Back in the current day, Alexander is reduced to poverty and barely scratching by as a Hollywood extra. Alexander tells one of the studio dressers that the metal on his uniform is in the wrong spot. The dresser scoffs and says that he's worked on over twenty Russian films and knows his way around a Russian uniform. With the continued theme of the actor, we are now brought to the world's stage for acting, Hollywood. With the characters 'acting' throughout the film, we are shown just how inauthentic their public selves can be. Here, we are shown by Sternberg the total inauthenticity of Hollywood. Andreyev inacts this inauthenticity with his picture. He foreces Alexander to play the part of a harsh and villianous general to a group of dispirited men. With this, the director has ultimate power over narrative and bends that narrative to his own perspective. These stories and performances happening in front of the camera are complete fabrications of reality (regardless to how close to the truth they really are). This brings about the ultimate theme of fact vs fiction, as we ponder what is real and what is fake. The same can ever be said about the war in the flashback. In particular, one scene demonstrating this involves the czar asking Alexander to put on an offensive just for the show of it (which the General declines out of fear of needlessly losing more of his men). The constructs of war, politics, and even Hollywood are being questioned by Sternberg as inauthentic actors, actively hiding the reality underneath.

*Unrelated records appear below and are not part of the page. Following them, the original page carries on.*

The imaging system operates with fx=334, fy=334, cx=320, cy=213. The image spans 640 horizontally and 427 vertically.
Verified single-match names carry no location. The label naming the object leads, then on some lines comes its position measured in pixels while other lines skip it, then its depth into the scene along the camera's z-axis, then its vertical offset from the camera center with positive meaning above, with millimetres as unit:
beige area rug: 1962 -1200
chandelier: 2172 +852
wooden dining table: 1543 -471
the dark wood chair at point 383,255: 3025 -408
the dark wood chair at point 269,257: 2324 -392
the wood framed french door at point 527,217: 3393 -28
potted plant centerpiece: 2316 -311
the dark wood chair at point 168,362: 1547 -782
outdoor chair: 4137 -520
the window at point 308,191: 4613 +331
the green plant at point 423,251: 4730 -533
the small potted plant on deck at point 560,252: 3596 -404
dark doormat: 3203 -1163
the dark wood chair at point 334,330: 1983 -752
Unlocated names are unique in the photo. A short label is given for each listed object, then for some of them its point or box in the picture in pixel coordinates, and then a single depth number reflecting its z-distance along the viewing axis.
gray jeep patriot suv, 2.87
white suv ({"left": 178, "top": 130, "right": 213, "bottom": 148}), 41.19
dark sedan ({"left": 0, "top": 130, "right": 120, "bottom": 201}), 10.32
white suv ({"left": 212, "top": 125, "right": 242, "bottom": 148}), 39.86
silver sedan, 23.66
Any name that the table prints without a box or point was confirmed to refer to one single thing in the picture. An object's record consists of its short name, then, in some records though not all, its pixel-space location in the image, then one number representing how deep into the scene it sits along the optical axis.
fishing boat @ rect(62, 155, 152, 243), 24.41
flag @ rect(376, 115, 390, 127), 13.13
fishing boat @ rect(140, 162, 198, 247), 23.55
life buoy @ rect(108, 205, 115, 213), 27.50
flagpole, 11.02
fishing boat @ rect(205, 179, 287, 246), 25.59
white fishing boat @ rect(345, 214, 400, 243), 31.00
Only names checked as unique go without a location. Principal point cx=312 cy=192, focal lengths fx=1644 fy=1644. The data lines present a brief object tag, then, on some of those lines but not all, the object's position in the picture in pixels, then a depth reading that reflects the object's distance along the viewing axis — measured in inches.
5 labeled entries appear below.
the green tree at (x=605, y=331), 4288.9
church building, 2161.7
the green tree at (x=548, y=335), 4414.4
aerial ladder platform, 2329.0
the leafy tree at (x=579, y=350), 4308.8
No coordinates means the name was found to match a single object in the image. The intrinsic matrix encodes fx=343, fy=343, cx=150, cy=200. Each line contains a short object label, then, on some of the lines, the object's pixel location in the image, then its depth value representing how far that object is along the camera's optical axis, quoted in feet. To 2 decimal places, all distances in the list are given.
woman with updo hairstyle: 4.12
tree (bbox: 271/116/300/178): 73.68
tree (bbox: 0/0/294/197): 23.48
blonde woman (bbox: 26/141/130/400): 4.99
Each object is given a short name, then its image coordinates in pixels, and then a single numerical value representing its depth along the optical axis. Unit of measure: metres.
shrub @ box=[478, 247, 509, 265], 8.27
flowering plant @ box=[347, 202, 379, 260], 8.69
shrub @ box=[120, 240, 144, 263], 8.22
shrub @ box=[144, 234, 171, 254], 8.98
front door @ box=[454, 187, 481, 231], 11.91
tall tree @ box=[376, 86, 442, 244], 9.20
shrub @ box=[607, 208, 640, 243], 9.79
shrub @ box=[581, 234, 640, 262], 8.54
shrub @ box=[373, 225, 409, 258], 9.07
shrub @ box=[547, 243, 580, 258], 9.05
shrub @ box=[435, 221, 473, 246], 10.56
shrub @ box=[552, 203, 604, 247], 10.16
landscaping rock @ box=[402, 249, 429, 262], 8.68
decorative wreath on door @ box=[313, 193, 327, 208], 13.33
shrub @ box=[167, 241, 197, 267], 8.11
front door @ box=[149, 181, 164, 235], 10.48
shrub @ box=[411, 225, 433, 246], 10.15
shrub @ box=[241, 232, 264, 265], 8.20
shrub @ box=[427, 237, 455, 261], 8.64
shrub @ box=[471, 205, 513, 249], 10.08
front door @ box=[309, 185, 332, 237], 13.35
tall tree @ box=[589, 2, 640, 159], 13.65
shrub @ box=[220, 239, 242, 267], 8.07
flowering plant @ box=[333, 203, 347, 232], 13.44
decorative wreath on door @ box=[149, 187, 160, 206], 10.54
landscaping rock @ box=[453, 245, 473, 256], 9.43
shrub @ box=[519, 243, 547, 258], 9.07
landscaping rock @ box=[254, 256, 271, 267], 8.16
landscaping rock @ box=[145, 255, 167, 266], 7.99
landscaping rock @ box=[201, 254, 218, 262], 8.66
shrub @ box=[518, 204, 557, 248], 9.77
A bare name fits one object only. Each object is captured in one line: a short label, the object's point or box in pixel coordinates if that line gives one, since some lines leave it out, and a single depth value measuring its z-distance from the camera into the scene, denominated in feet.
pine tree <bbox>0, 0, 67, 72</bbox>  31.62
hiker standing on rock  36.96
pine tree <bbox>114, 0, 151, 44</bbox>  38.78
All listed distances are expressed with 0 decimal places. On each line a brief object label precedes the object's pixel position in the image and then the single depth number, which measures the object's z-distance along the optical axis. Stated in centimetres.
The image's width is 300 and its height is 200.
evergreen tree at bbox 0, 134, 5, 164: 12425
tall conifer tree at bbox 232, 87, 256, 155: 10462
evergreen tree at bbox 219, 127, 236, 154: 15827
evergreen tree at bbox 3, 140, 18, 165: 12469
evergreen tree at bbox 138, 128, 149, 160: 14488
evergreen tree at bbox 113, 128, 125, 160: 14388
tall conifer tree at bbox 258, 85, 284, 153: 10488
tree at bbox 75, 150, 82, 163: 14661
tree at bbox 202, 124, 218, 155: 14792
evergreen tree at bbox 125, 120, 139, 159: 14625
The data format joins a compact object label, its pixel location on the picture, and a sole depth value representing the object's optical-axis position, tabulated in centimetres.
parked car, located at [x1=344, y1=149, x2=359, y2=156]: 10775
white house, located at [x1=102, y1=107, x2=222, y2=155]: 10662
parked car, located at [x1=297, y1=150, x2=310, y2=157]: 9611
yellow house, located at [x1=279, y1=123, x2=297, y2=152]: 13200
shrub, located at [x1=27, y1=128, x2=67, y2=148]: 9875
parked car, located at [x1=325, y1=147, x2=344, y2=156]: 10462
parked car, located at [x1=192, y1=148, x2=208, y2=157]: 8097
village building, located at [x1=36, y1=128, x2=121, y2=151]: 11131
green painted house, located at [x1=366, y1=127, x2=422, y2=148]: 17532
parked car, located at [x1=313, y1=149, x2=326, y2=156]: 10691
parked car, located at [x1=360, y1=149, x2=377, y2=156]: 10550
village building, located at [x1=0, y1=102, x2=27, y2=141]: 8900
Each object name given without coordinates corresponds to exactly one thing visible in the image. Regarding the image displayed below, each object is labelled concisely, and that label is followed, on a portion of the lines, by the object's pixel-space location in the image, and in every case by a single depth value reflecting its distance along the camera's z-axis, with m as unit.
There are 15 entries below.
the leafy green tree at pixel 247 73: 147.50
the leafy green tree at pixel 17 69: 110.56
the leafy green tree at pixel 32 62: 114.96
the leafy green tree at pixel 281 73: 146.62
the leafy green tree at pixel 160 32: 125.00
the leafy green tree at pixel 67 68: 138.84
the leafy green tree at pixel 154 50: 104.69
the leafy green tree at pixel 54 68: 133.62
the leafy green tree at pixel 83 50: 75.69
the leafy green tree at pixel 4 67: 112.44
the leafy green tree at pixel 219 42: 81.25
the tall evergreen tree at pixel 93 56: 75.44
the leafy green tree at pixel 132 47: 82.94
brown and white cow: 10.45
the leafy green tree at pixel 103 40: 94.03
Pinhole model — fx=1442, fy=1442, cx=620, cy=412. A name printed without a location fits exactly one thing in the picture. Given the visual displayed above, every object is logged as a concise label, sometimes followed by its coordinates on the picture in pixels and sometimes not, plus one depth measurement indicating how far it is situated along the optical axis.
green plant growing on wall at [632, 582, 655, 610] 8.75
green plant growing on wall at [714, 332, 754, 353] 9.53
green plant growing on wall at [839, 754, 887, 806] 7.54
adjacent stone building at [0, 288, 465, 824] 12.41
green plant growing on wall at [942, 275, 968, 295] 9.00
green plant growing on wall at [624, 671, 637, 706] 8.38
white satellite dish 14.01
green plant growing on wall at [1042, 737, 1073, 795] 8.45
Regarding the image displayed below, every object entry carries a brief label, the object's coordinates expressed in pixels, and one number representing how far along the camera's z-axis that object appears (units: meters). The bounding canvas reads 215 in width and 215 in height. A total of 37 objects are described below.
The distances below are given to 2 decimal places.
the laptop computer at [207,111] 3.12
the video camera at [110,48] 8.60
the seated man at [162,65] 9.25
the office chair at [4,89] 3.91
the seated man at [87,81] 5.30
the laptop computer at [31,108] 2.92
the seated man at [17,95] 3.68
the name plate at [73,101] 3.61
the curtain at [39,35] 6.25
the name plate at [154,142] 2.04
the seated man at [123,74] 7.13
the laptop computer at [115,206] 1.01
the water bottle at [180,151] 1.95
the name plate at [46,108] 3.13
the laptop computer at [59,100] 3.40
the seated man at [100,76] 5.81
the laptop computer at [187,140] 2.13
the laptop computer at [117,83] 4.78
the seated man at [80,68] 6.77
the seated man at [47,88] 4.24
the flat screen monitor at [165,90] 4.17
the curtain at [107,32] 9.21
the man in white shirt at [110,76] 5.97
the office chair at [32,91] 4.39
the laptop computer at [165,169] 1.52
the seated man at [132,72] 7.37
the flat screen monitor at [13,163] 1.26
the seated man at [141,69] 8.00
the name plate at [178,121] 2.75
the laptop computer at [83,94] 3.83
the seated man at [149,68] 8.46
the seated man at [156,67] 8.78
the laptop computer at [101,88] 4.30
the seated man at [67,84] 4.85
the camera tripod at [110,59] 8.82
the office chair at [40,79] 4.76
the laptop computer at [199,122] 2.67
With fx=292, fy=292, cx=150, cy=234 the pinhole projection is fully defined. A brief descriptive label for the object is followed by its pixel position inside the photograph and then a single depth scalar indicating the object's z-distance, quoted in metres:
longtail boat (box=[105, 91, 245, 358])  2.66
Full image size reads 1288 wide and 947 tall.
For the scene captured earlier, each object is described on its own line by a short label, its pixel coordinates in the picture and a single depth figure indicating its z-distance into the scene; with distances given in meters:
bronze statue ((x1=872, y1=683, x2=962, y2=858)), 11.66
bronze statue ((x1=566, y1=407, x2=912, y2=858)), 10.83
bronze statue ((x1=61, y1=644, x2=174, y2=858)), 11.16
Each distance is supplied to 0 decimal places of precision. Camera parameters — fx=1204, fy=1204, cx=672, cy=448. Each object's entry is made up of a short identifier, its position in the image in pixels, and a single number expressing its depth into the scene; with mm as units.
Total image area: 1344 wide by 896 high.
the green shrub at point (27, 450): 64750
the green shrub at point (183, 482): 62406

While Alexander is playing his scene, a soldier tries to incite a mutiny. Andreyev has Alexander whip the solider in the face, just as he did in the past. With this, Sternberg now shifts the ultimate inauthenticity of these theatrics to someone actually real. Through this messiness of reality and illustion, we are now contemplating the thinly veiled line between what is real and what is fake. Just like the film itself, the story is constructed from real events. However, the messy construction of these real events creates a difficult web of understanding to parce through. This is much in the same way of life, as we are never able to wade through the melange of truth and fiction. The same can be said for the mind of Alexander as he begins to lose grip on reality. He begins to imagine himself genuienly on the battlefield again in a moment of hysteria. He passionately urges his men to fight until he collapses, dead. Moved, Andreyev tells his assistant, "He was more than a great actor - he was a great man." Just like all of us, Alexander was an actor - not only in his profession, but to the public. These vibrations between fact and fiction, real and fake, performances and genuinity create a contradiction that Sternberg loves to instill in his films. These contradictions force the viewer to realize that things are not black and white and more importantly, someone can be both a villian and a good man.